____ Study text
After she began painting again, Childers had the vision of a tree — the leaves blowing in the wind — in her head. She knew that those God rays needed to shine through her tree, and she sketched her next painting.
“The tree is symbolic of family – your family roots and foundation,” she explained. “And the leaves are the colorful memories you collect that make your life beautiful. But trees go through seasons just as we do in our own life and nothing can ever stay the same. And though the leaves may be carried away with the winds of time, the memories impress upon our hearts forever – and that is one of life’s great treasures.”
Childers wanted to share that treasure with others dealing with sorrow, so with help from a GoFundMe account, she donated a 30-by-60-inch print of her painting to PVH, and it now hangs in the Neonatal Intensive Care Unit.
The ‘Rainbow baby’
Over the next several years, Childers continued to run and improve her health. In May 2017, she again learned she was pregnant. This could be her “rainbow baby,” the one that she had been quietly hoping and praying for since 2012.
This time, given the memory of delivery of a stillborn child at PVH, she decided to deliver closer to her Loveland home, at UCHealth Medical Center of the Rockies. An ultrasound was scheduled at seven weeks gestation.
The ultrasound was cause for concern, and showed an egg sack but no baby. A second ultrasound a week later showed a baby measuring 6 weeks and 3 days, but the baby had no heartbeat. Bloodwork confirmed her worst fears: this pregnancy would also end in miscarriage.
“It was total devastation all over again,” she said. “You hope that it’s that rainbow after the storm, but it’s just another storm.”
She miscarried Talin naturally while visiting her parents’ home. It was her 41st birthday, the same birthday she shares with her mother — a bittersweet day for her now.
“I knew what I had to do to get through my grief because I had done it before, I just didn’t want to have to be doing any of it,” she said. “It was harder to want to run because of a new resentment toward running. I was healthier this pregnancy and my blood pressure was good, but my body had somehow failed me again. Postpartum depression and not having a child there is already so difficult to navigate — and as a woman, you somehow feel like it’s your fault when your body can’t carry to term.”
________
# What to do:
1. According to the excerpt about Childers, where does the print of her painting now hang?
2. Reproduce the part of the Childers excerpt that starts with the words "After she began" and ends with "her next painting.".
____ Input data
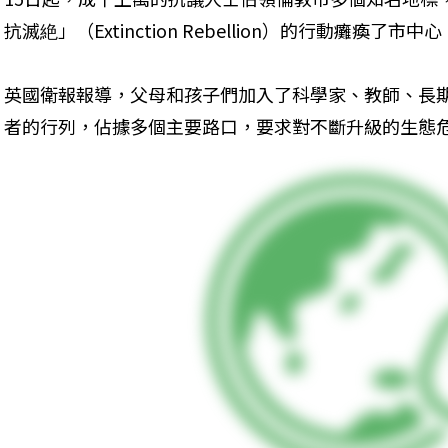
抗滅絶」（Extinction Rebellion）的行動癱瘓
英國衛報報導，父母和孩子們加入了科學家、教師、長
者的行列，佔據多個主要路口，要求對不斷升級的生態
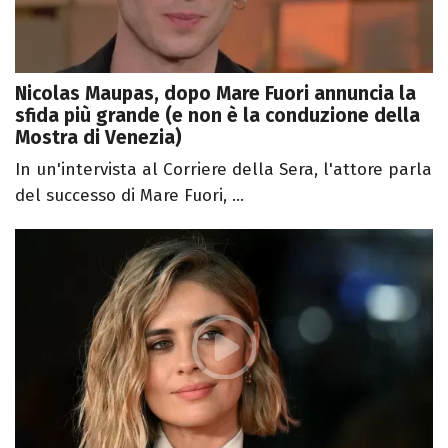
Nicolas Maupas, dopo Mare Fuori annuncia la
sfida più grande (e non è la conduzione della
Mostra di Venezia)
In un'intervista al Corriere della Sera, l'attore parla
del successo di Mare Fuori, ...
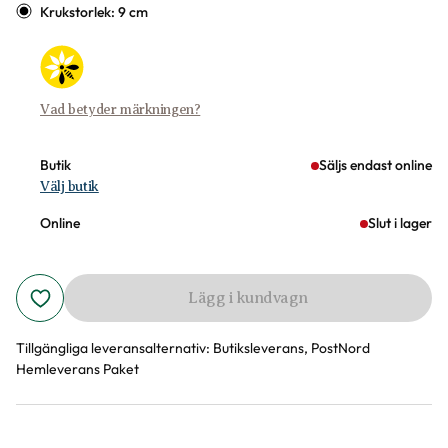
Krukstorlek: 9 cm
Vad betyder märkningen?
Butik
Säljs endast online
Välj butik
Online
Slut i lager
Lägg i kundvagn
Tillgängliga leveransalternativ:
Butiksleverans, PostNord
Hemleverans Paket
________
# Answers by task:
1. It hangs in the Neonatal Intensive Care Unit at PVH.

2.
After she began painting again, Childers had the vision of a tree — the leaves blowing in the wind — in her head. She knew that those God rays needed to shine through her tree, and she sketched her next painting.